# [ACTIVITY]
Only the lines from the beginning of the data through the line holding "espaço considerado adequado" belong in the answer, printed exactly and without pictures.

Segment Open

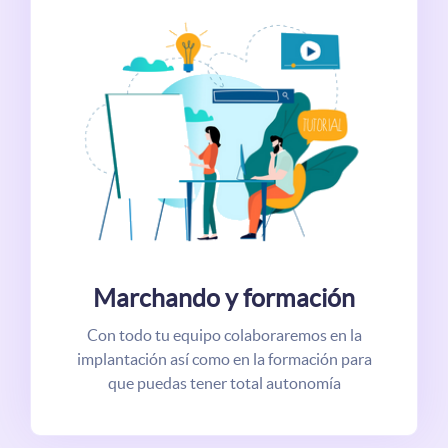
Marchando y formación
Con todo tu equipo colaboraremos en la
implantación así como en la formación para
que puedas tener total autonomía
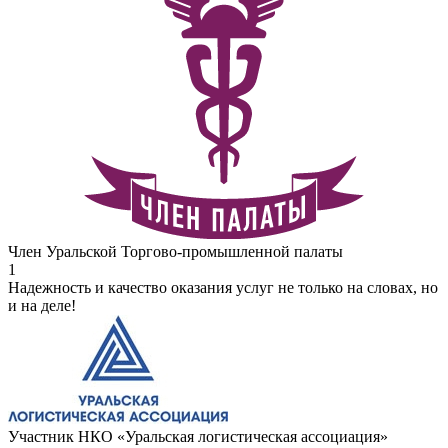
Член Уральской Торгово-промышленной палаты
1
Надежность и качество оказания услуг не только на словах, но
и на деле!
Участник НКО «Уральская логистическая ассоциация»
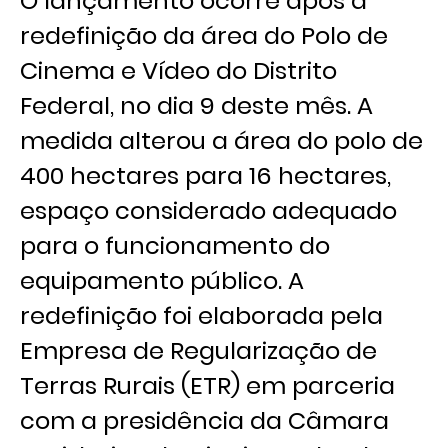
O lançamento ocorre após a
redefinição da área do Polo de
Cinema e Vídeo do Distrito
Federal, no dia 9 deste mês. A
medida alterou a área do polo de
400 hectares para 16 hectares,
espaço considerado adequado
para o funcionamento do
equipamento público. A
redefinição foi elaborada pela
Empresa de Regularização de
Terras Rurais (ETR) em parceria
com a presidência da Câmara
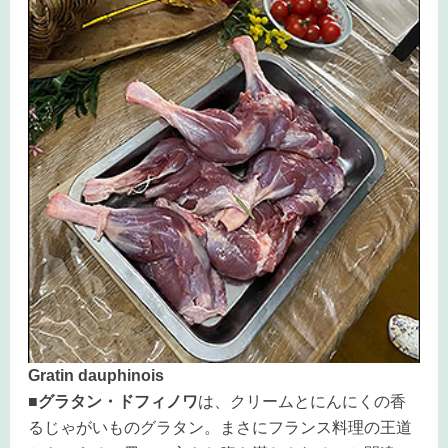
Gratin dauphinois
■グラタン・ドフィノワ
は、クリームとにんにくの香
るじゃがいものグラタン。まさにフランス料理の王道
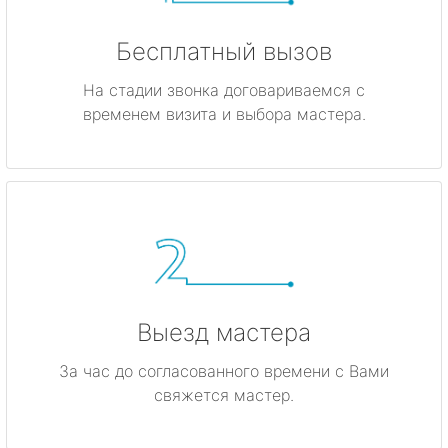
Бесплатный вызов
На стадии звонка договариваемся с
временем визита и выбора мастера.
Выезд мастера
За час до согласованного времени с Вами
свяжется мастер.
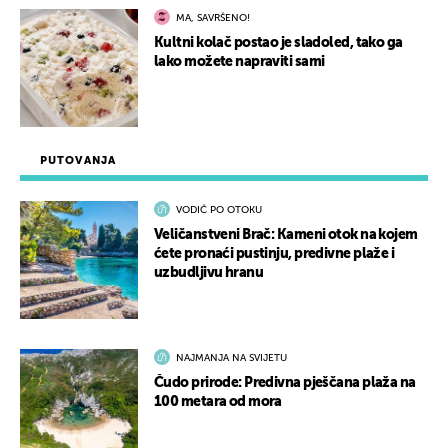
MA, SAVRŠENO!
Kultni kolač postao je sladoled, tako ga
lako možete napraviti sami
PUTOVANJA
VODIČ PO OTOKU
Veličanstveni Brač: Kameni otok na kojem
ćete pronaći pustinju, predivne plaže i
uzbudljivu hranu
NAJMANJA NA SVIJETU
Čudo prirode: Predivna pješčana plaža na
100 metara od mora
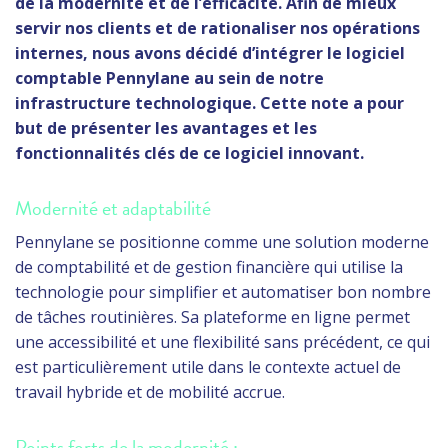
de la modernité et de l’efficacité. Afin de mieux
servir nos clients et de rationaliser nos opérations
internes, nous avons décidé d’intégrer le logiciel
comptable Pennylane au sein de notre
infrastructure technologique. Cette note a pour
but de présenter les avantages et les
fonctionnalités clés de ce logiciel innovant.
Modernité et adaptabilité
Pennylane se positionne comme une solution moderne
de comptabilité et de gestion financière qui utilise la
technologie pour simplifier et automatiser bon nombre
de tâches routinières. Sa plateforme en ligne permet
une accessibilité et une flexibilité sans précédent, ce qui
est particulièrement utile dans le contexte actuel de
travail hybride et de mobilité accrue.
Points forts de la modernité :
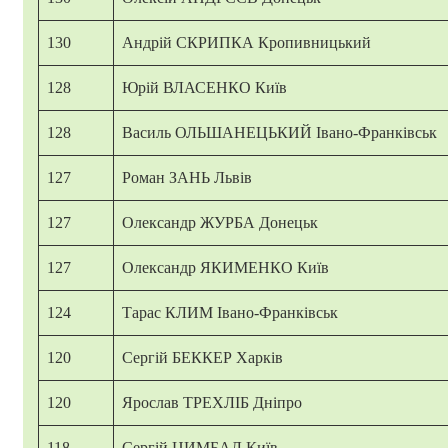
130
Андрій СКРИПКА Кропивницький
128
Юрій ВЛАСЕНКО Київ
128
Василь ОЛЬШАНЕЦЬКИЙ Івано-Франківськ
127
Роман ЗАНЬ Львів
127
Олександр ЖУРБА Донецьк
127
Олександр ЯКИМЕНКО Київ
124
Тарас КЛИМ Івано-Франківськ
120
Сергій БЕККЕР Харків
120
Ярослав ТРЕХЛІБ Дніпро
118
Сергій ЦИМБАЛ Київ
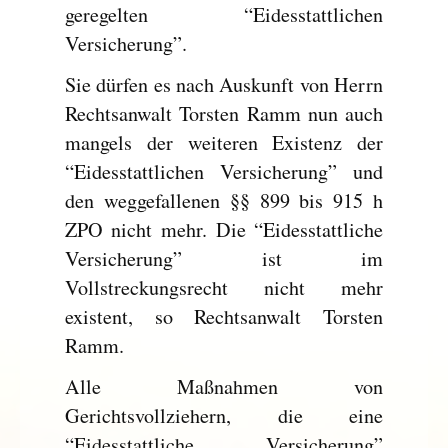
geregelten “Eidesstattlichen
Versicherung”.
Sie dürfen es nach Auskunft von Herrn
Rechtsanwalt Torsten Ramm nun auch
mangels der weiteren Existenz der
“Eidesstattlichen Versicherung” und
den weggefallenen §§ 899 bis 915 h
ZPO nicht mehr. Die “Eidesstattliche
Versicherung” ist im
Vollstreckungsrecht nicht mehr
existent, so Rechtsanwalt Torsten
Ramm.
Alle Maßnahmen von
Gerichtsvollziehern, die eine
“Eidesstattliche Versicherung”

Segment Closed

# [RESULT OF THIS EXERCISE]
Marchando y formación
Con todo tu equipo colaboraremos en la
implantación así como en la formación para
que puedas tener total autonomía
Член Уральской Торгово-промышленной палаты
1
Надежность и качество оказания услуг не только на словах, но
и на деле!
Участник НКО «Уральская логистическая ассоциация»
O lançamento ocorre após a
redefinição da área do Polo de
Cinema e Vídeo do Distrito
Federal, no dia 9 deste mês. A
medida alterou a área do polo de
400 hectares para 16 hectares,
espaço considerado adequado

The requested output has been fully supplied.